Netflix has 100+ production clusters running Cockroach DB

pritambarhate · on Nov 2, 2022

I am quite interested in both Cockroach DB and YugaByte. The new age scale out SQL databases. Does anyone here have used any of these in production at scale? If yes, how was your experience? What are the problems you faced? How is TCO compared to something like AWS Aurora?

sean0- · on Nov 2, 2022

Yes. AMA.

metadat · on Nov 2, 2022

What is it like operating 100 of these CockroachDB clusters?

That's quite a few, but if production incidents and issues are rare, might not be too big of a headache.

If high QoS or 9's of uptime is required, the upfront investment in thoroughly and effectively monitoring any new service is a significant engineering endeavor.

sean0- · on Nov 9, 2022

At this point, esp with the upcoming 22.2 release, nearly all failure modes are handled on a machine timescale. There used to be some unbounded failure scenarios that you could run into where a human would have to kick a node, but to the best of my knowledge, they have all been resolved, and unplanned failures are bounded to about 10s now.

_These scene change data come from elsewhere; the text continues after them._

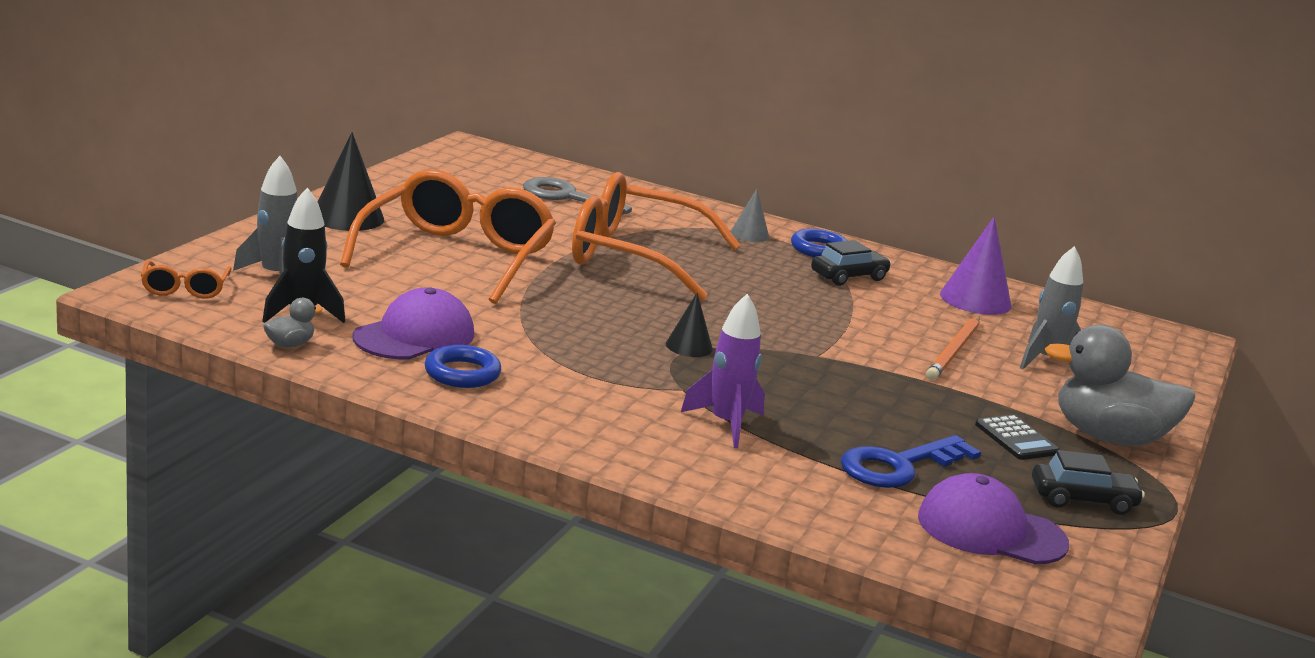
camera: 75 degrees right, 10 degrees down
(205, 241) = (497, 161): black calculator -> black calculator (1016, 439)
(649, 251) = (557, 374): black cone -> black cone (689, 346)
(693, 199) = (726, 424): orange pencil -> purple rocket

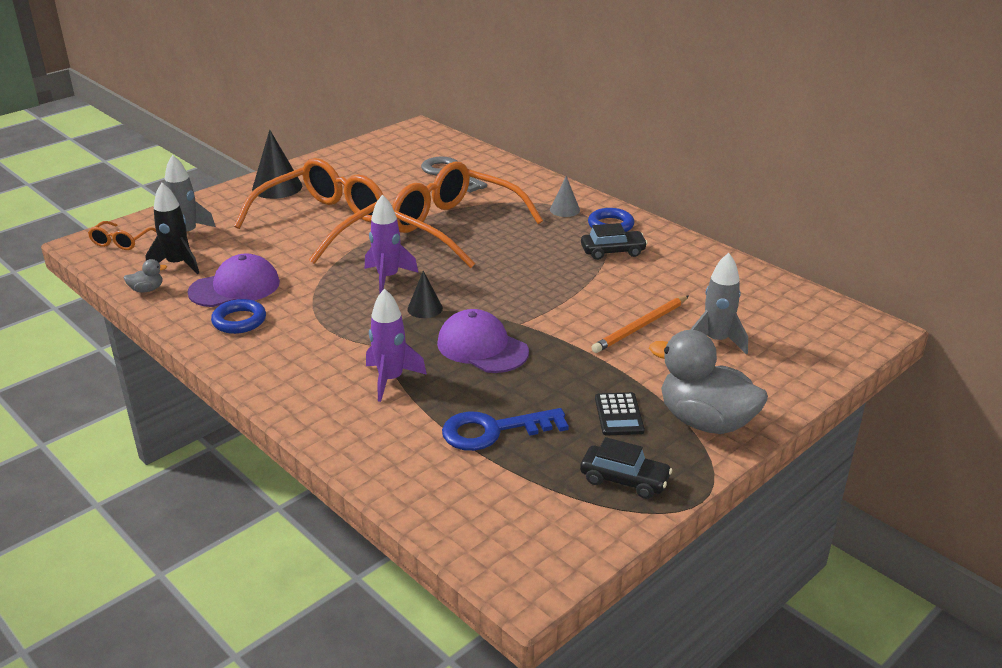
camera: 25 degrees right, 10 degrees up
(608, 315) = (388, 278): none -> purple rocket
(975, 300) = (705, 278): purple cone -> none
(990, 530) = (516, 499): purple cap -> purple cap (482, 347)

One of the bigger burdens from large fleets like this is fleet management and maintenance, specifically managing upgrades. If you have a story around that, you're in good shape.

Most of the excitement comes from moving workloads onto crdb from PG, where it's not uncommon to have workloads with right-leaning indexes or workloads. This class of problem is solvable, but it will catch some people by surprise.

At the end of the day, having a database that can absorb punishment from as small as a few dozen QPS up to millions of QPS is a big reliability win, esp with the self-healing characteristics of the database technology.

metadat · on Nov 9, 2022

What kind of work loads and traffic have you been running on it so far?

How does it compare to the overhead and experience of DIY postgres?